Anti-Semitic attack at Palestine demo in Berlin: German mainstream media criticises the victims

At the big anti-Israel demonstration on May 15 at Hermannplatz square in Berlin, there was an anti-Semitic attack. Three friends, two of whom were wearing a Star of David necklace, were physically attacked and insulted in the worst possible way. One man threatens, “I’ll spit in your face” and “You’re only here to provoke.” One of the victims says afterwards, “Wearing a Star of David as a provocation? That is deeply anti-Semitic”. Later, they still have to justify to the police why they appeared at such a demonstration wearing Stars of David. The incident was not reported by the police – it was made public by an article in the daily Tagesspiegel. A commendable journalistic job. But the Tagesspiegel would not be the Tagesspiegel if it did not completely destroy any semblance of reason in the next move – and that is exactly what happened.

This was followed in the newspaper by a commentary on the incident entitled “Not everything that is permitted is also wise” by Malte Lehming, who is listed as the newspaper’s managing editor. The author had apparently achieved questionable fame in 2010 by writing: “Better a few young, foreign intensive offenders than an army of old, intensely passive natives.

His comment this Wednesday reads as if someone is trying to provide a textbook example of perpetrator-victim reversal. Of course, Lehming adds: “The victim always remains a victim, is never even complicit in the acts of the perpetrators”. However, when the next word in the text is “but”, everything is actually said. Those who attack other people should be punished, “but that does not mean that any further discussion about wise situations is superfluous,” he writes.

“Clever situational behaviour” – this means that the victims should not have worn the Star of David necklace at all. Common sense dictates that a distinction be made between what is permitted and what is “required”. On the one hand, one would like to ask: Why actually? There are actually only critics of Israel at these demonstrations, they have nothing against Jews (or so they say). Or do they? Are Palestine demos no-go areas for Jews?
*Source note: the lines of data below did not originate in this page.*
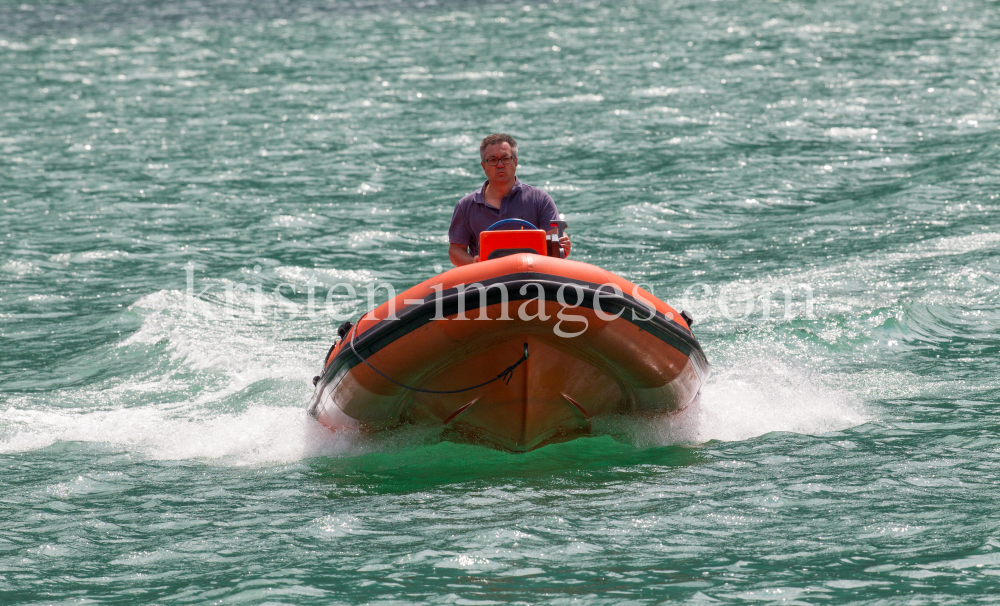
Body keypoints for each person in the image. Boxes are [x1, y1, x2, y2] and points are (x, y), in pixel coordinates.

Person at [448, 133, 571, 267]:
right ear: (484, 166)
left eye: (506, 158)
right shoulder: (465, 206)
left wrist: (562, 241)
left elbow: (555, 236)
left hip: (534, 274)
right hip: (486, 278)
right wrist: (473, 262)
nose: (500, 165)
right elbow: (456, 250)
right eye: (493, 160)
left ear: (515, 162)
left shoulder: (540, 199)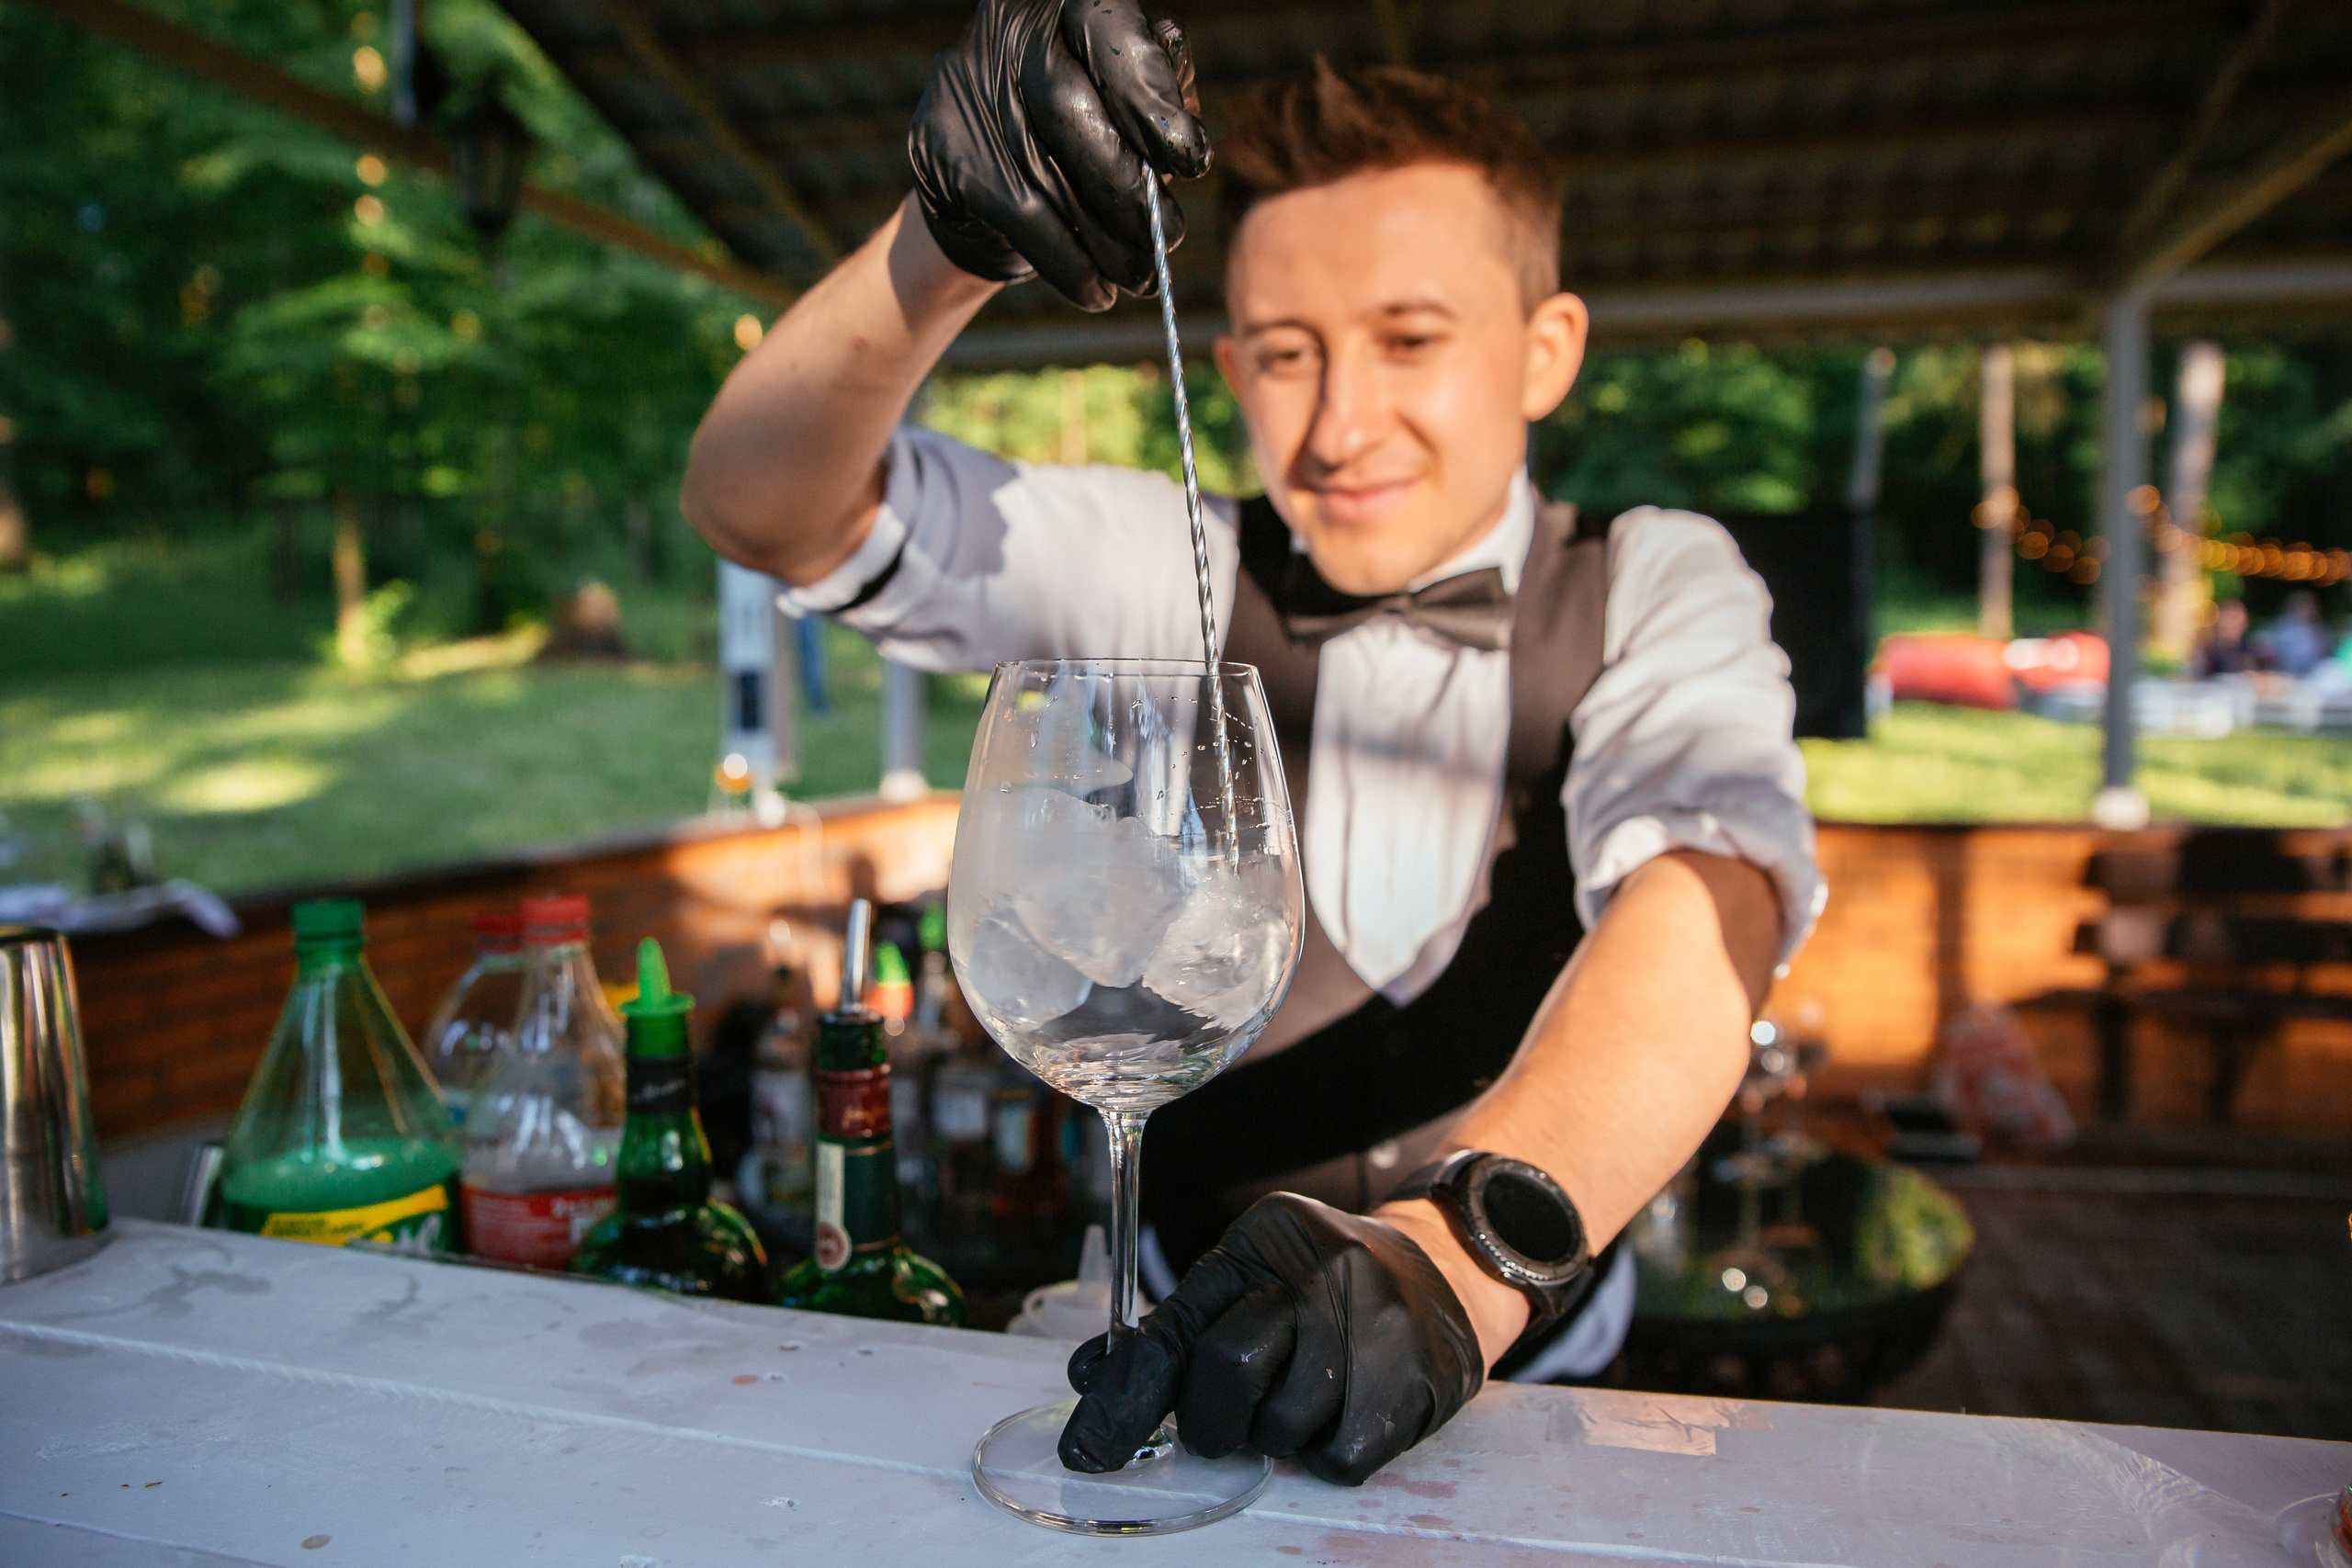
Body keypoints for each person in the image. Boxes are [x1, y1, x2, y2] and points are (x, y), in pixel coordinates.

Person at [682, 4, 1819, 1487]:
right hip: (1176, 1368)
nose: (1340, 425)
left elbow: (1705, 896)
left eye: (1411, 341)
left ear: (1547, 352)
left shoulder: (1657, 575)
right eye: (1287, 354)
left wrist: (1449, 1263)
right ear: (1226, 366)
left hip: (1544, 1393)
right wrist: (944, 236)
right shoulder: (1170, 560)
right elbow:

Lehming goes on to ask: “Who feels provoked by this?” He compares the situation to going to a right-wing radical demo wearing an Antifa shirt or setting up an AfD stand in the street Rigaer Straße (where the Antifa hotspot is, Ed.). However, as the Tagesspiegel itself writes in the initial article on the incident, the three people were not at the demo to provoke or to make any political statements at all. “The two women are on their way to friends. They were invited to Shabbat dinner. They meet Adam by chance on Hermannplatz square. Lara and Louisa wear Jewish symbols like a Star of David as a necklace around their necks.” it says.

But never mind. Of course, the author constantly emphasises that the victims are the victims and not the perpetrators, and that nothing should be confused. But somehow the victims are also supposed to have behaved wrongly. But then the question remains: Why this text? What does the Tagesspiegel author want to tell us? What is the message of this commentary? The Jews don’t need to be surprised either? That Jews in Germany had better wear their Stars of David secretly in future so as not to provoke “legitimate critics of Israel”?

What an inconceivable distortion: what is being demanded here, only moderately concealed, is that Jewish symbols should gradually disappear from public perception: out of consideration for the sensitivities of Jew-haters. This is called de-escalation – or “common sense”? Instead of asking how far it has come that there are no-go areas for Jews in Germany, Jews are being lectured on how they should deal with these no-go areas.

Appeasement is not even a word – a line has been crossed here. Does the Tagesspiegel really want to leave it at that?